The organizational traits that make any place a great place to work are not many. They are not complicated. They are universally applicable. There are five, and they are:
- People feel that they are doing valuable work. Whether their work puts them in the limelight, or keeps them behind the scenes, people need to see how the work they do contributes to the mission of the organization to which they belong. Your job as the leader is to make that connection for them — don’t give them a job, give them a purpose.
- People feel that they are valued when they do their work well. It is certainly important that an organization put its money where its mouth is. However, money is more of a de-motivator by its absence than it is a motivator by its presence. Also, you’re probably operating under a number of constraints as to the merit increase and bonus money available to you. People understand this. But there are also a lot of things that cost little to nothing that you can do, things that have a longer lasting effect, that a leader can do to show a person that they are valued when they do their work well. A personal word or a handwritten note of appreciation, or a shout-out at a team meeting, expressed in a way that shows that you have a clue and are truly paying attention, and aren’t just being an empty suit going through the motions, goes a long way. Who gets the lightning awards? Who gets the highly desirable special assignments? Who gets to attend the special conference? Who gets extra education and training dollars? Who gets an extra paid, personal day off?
- People have confidence in each other’s competency and trustworthiness. To have a good working relationship, people need to have confidence in each other’s competency and they need to be able to trust each other. One without the other won’t work. Jane may be a world-class code slinger, but she can’t be trusted — It’s no good. Jack may be unconditionally trustworthy, but he doesn’t know what he’s doing — It’s no good. You need both.
- People are friendly. Co-workers don’t have to be drinking buddies or socialize with each other outside of work, but they do need to be friendly with each other. They need to be respectful of each other. They need to be civil with each other in times of disagreement. And they can’t be duplicitous (e.g., sweet-talk a person to their face, but bad-mouth them behind their back).
- People are allowed to practice their craft in a way that gives them pride. No matter what job people do, they want to be proud of what they produce. Don’t ask them to knowingly produce crap.
Pretty straightforward, right? And these five traits are not only the result of our decades of experience, but they are also corroborated by the research done by Robert Levering and documented in his book, A Great Place to Work: What Makes Some Employers So Good (and Most So Bad).

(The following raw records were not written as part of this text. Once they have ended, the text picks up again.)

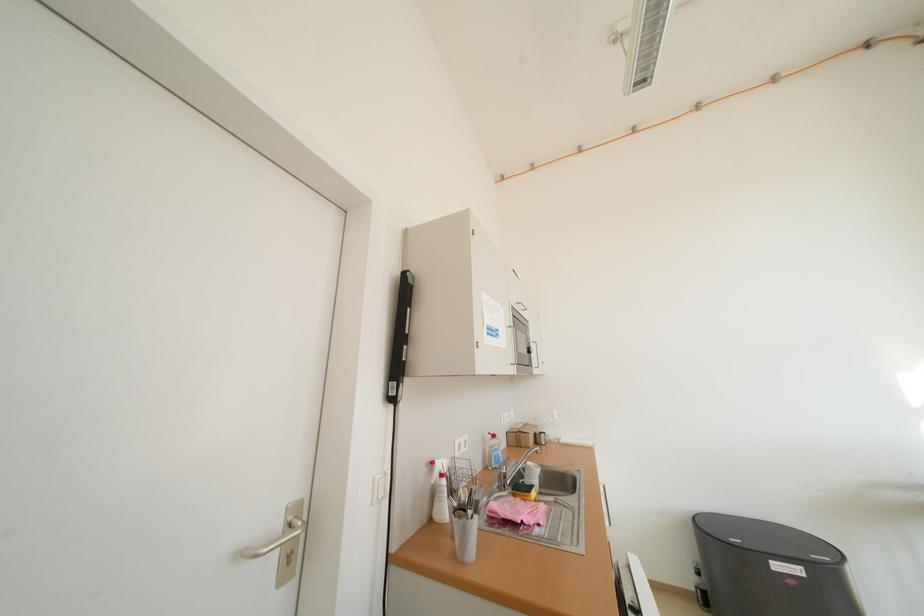
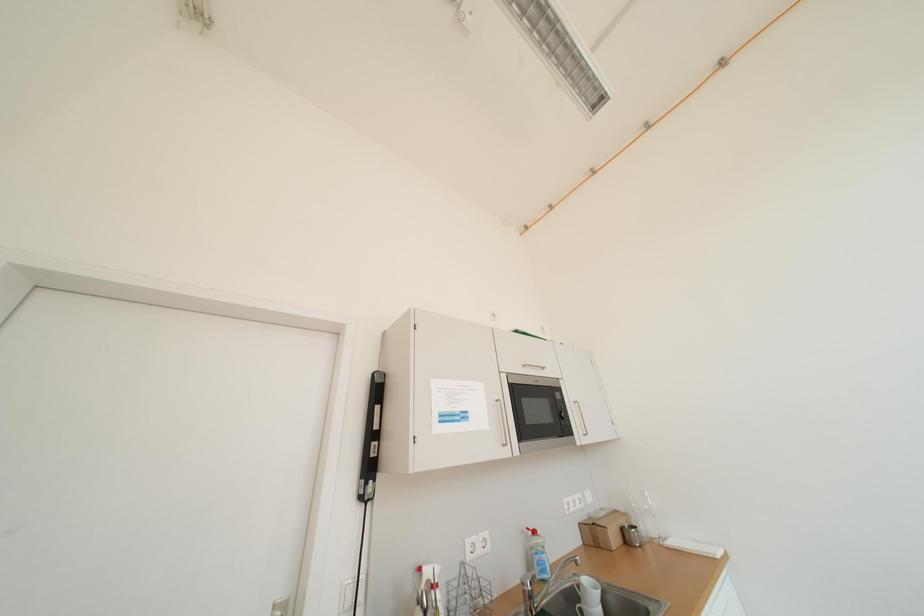
Question: The images are taken continuously from a first-person perspective. In which direction are you moving?

Choices:
 (A) Left
 (B) Right
 (C) Forward
 (D) Backward

Answer: (B)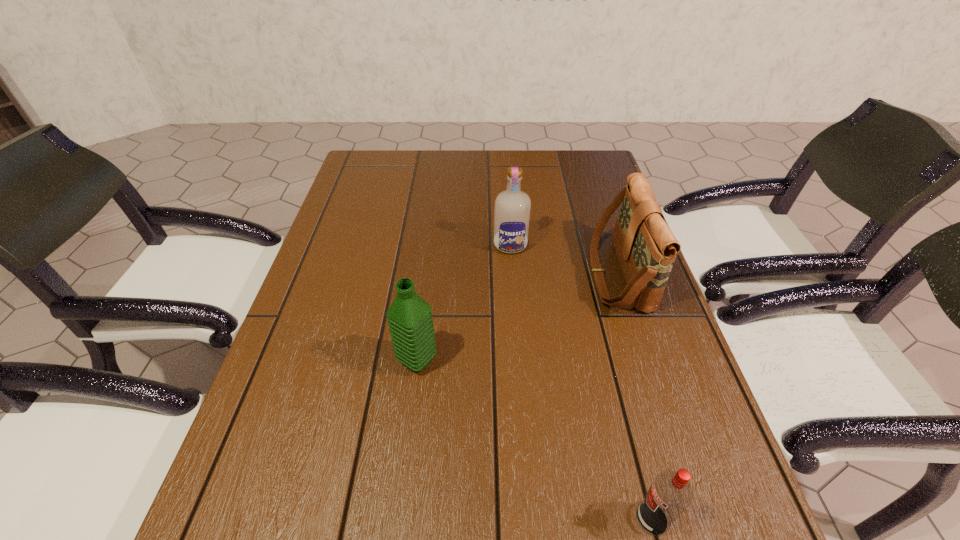
What are the coordinates of `free space between the farther vodka and the shoulder bag` in the screenshot? It's located at (564, 260).

This screenshot has height=540, width=960. Identify the location of free space between the farther vodka and the nearest object. (581, 382).

The height and width of the screenshot is (540, 960). In order to click on blank region between the water bottle and the farther vodka in this screenshot , I will do click(x=464, y=303).

Where is `object that is the third closest to the shortest object`? The width and height of the screenshot is (960, 540). object that is the third closest to the shortest object is located at coordinates (512, 208).

This screenshot has width=960, height=540. Identify the location of object that is the third nearest to the shortest object. (512, 208).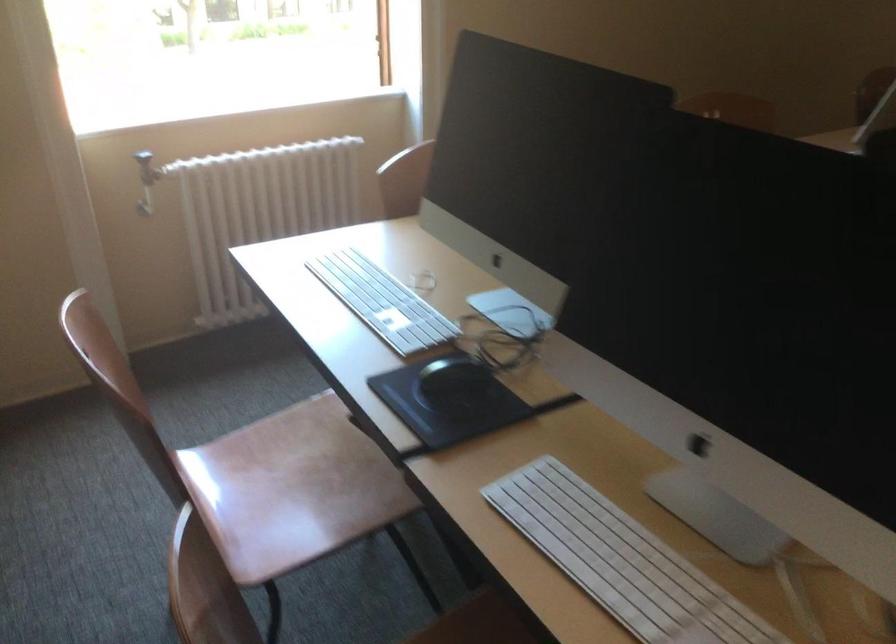
Where is `radiator valve`? This screenshot has width=896, height=644. radiator valve is located at coordinates (147, 167).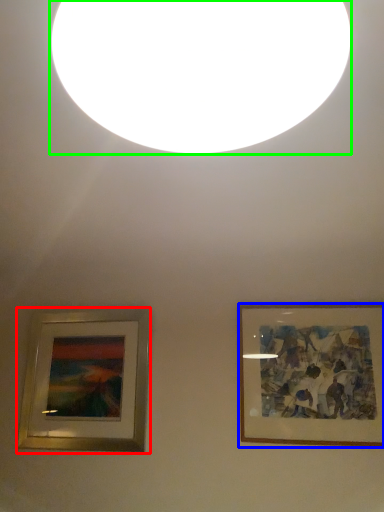
Question: Based on their relative distances, which object is nearer to picture frame (highlighted by a red box)? Choose from picture frame (highlighted by a blue box) and lighting (highlighted by a green box).

Choices:
 (A) picture frame
 (B) lighting

Answer: (A)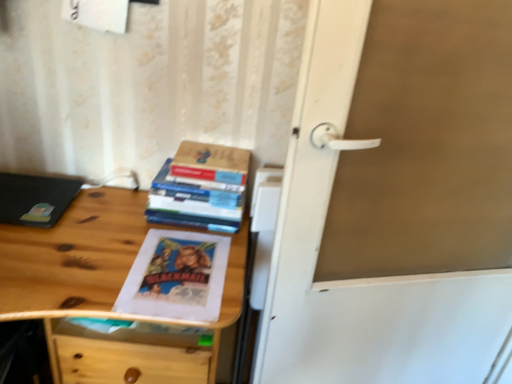
Locate an element on the screen. Image resolution: width=512 pixels, height=384 pixels. free location in front of hardcover books at center is located at coordinates (178, 252).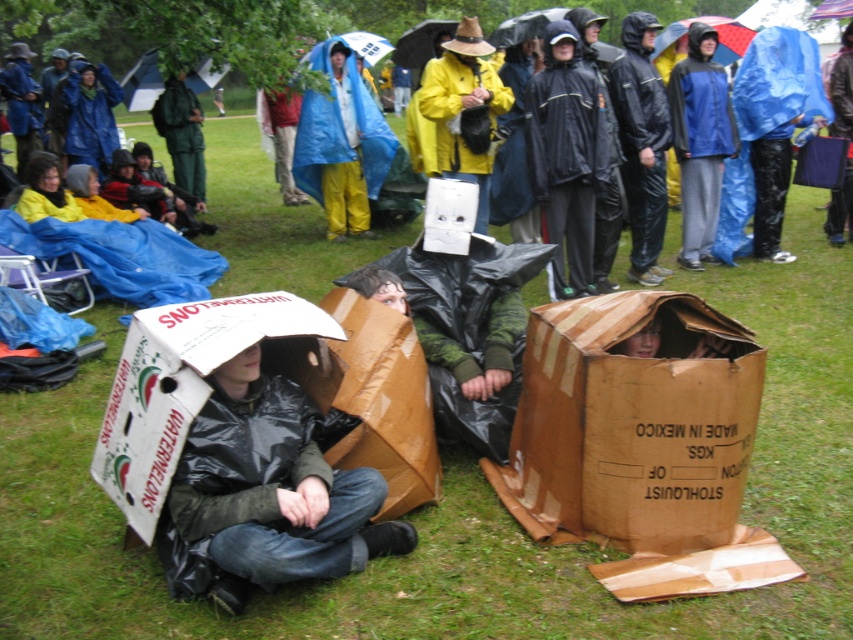
Question: Which of the following is the farthest from the observer?

Choices:
 (A) yellow matte raincoat at center
 (B) brown cardboard box at center
 (C) blue matte raincoat at upper right

Answer: (C)

Question: Can you confirm if matte black jacket at center is positioned to the left of yellow matte raincoat at center?

Choices:
 (A) yes
 (B) no

Answer: (A)

Question: Which point is closer to the camera?

Choices:
 (A) (223, 477)
 (B) (514, 433)
 (C) (474, 19)

Answer: (A)

Question: Is blue tarpaulin at center wider than yellow matte raincoat at center?

Choices:
 (A) no
 (B) yes

Answer: (B)

Question: Observing the image, what is the correct spatial positioning of matte black jacket at center in reference to yellow matte raincoat at center?

Choices:
 (A) above
 (B) below

Answer: (B)

Question: Which of the following is the closest to the observer?

Choices:
 (A) blue tarpaulin at center
 (B) brown cardboard box at center
 (C) yellow matte raincoat at center
 (D) matte black jacket at center

Answer: (D)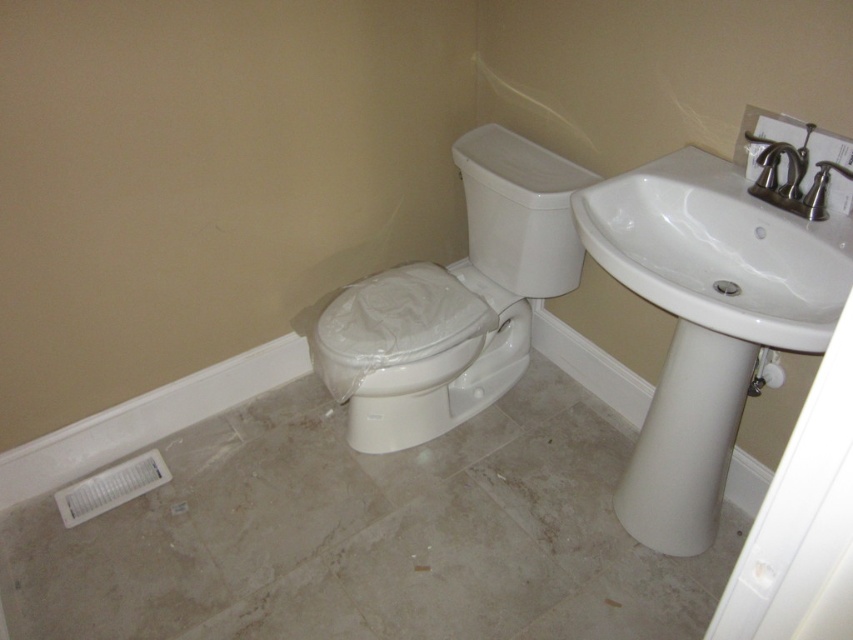
Question: Among these points, which one is nearest to the camera?

Choices:
 (A) (419, 301)
 (B) (679, 173)

Answer: (B)

Question: Which is nearer to the white glossy sink at upper right?

Choices:
 (A) matte black faucet at upper right
 (B) white glossy toilet bowl at center
 (C) white glossy toilet at center

Answer: (A)

Question: Is white glossy toilet bowl at center positioned in front of matte black faucet at upper right?

Choices:
 (A) no
 (B) yes

Answer: (A)

Question: Does white glossy toilet at center have a greater width compared to matte black faucet at upper right?

Choices:
 (A) no
 (B) yes

Answer: (B)

Question: Which point is closer to the camera?

Choices:
 (A) matte black faucet at upper right
 (B) white glossy toilet bowl at center
 (C) white glossy sink at upper right
 (D) white glossy toilet at center

Answer: (C)

Question: Is white glossy toilet at center bigger than white glossy sink at upper right?

Choices:
 (A) no
 (B) yes

Answer: (B)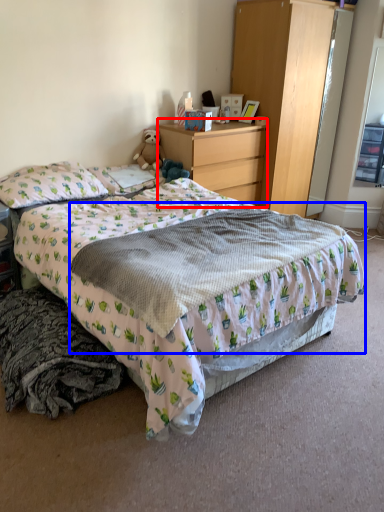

Notice that all of these organizational traits are characteristics, not of any process, not of any technology, not of any property — they are characteristics of the culture. Also notice that each and every one of them costs nothing, or next to nothing. The only thing required to make the organization that you have the good fortune to lead a place where people can — are expected to — connect, surprise and not just succeed, but crush it, is strength of leadership.